## How to complete this task
Nothing but the pictures should be left out when you copy the records exactly.

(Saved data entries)
= Beginning of Section =

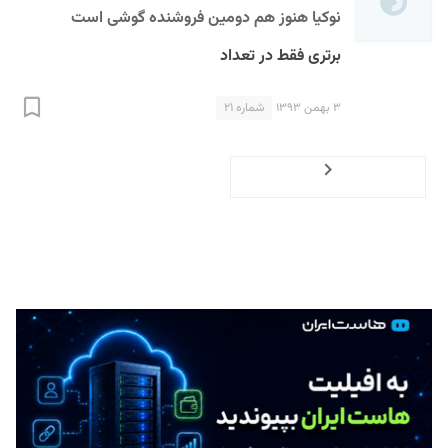
نوکیا هنوز هم دومین فروشنده گوشی است
برتری فقط در تعداد
۳ بهمن ۱۳۹۳
شماره ۲۱
Previous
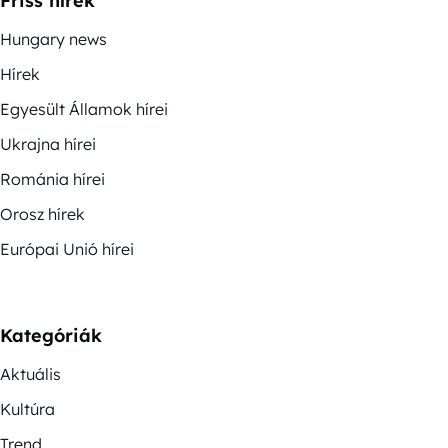
Friss hírek
Hungary news
Hírek
Egyesült Államok hírei
Ukrajna hírei
Románia hírei
Orosz hírek
Európai Unió hírei
Kategóriák
Aktuális
Kultúra
Trend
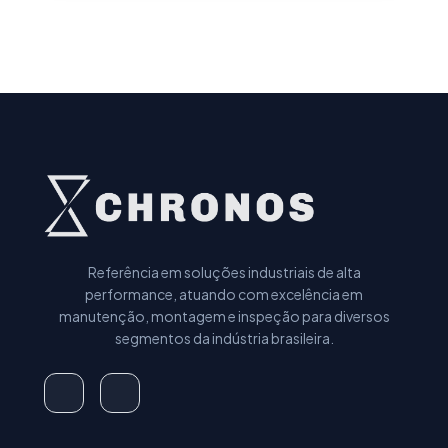
Referência em soluções industriais de alta
performance, atuando com excelência em
manutenção, montagem e inspeção para diversos
segmentos da indústria brasileira.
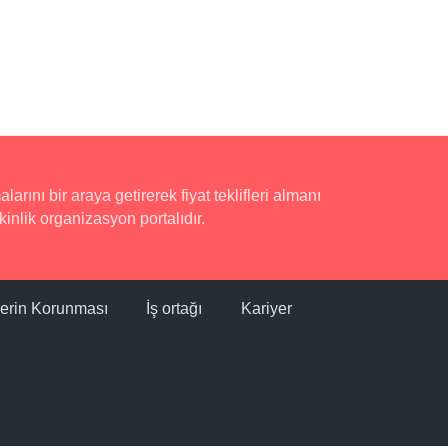
rını bir araya getirerek fiyat teklifleri almanı
inlik organizasyon portalıdır.
ilerin Korunması
İş ortağı
Kariyer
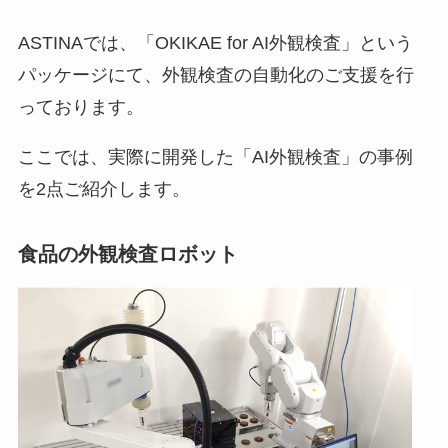
ASTINAでは、「OKIKAE for AI外観検査」という
パッケージにて、外観検査の自動化のご支援を行
っております。
ここでは、実際に開発した「AI外観検査」の事例
を2点ご紹介します。
食品の外観検査ロボット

= End of Section =

## Response for this exercise
نوکیا هنوز هم دومین فروشنده گوشی است
برتری فقط در تعداد
۳ بهمن ۱۳۹۳
شماره ۲۱
Previous
Friss hírek
Hungary news
Hírek
Egyesült Államok hírei
Ukrajna hírei
Románia hírei
Orosz hírek
Európai Unió hírei
Kategóriák
Aktuális
Kultúra
Trend
Referência em soluções industriais de alta
performance, atuando com excelência em
manutenção, montagem e inspeção para diversos
segmentos da indústria brasileira.
rını bir araya getirerek fiyat teklifleri almanı
inlik organizasyon portalıdır.
ilerin Korunması
İş ortağı
Kariyer
ASTINAでは、「OKIKAE for AI外観検査」という
パッケージにて、外観検査の自動化のご支援を行
っております。
ここでは、実際に開発した「AI外観検査」の事例
を2点ご紹介します。
食品の外観検査ロボット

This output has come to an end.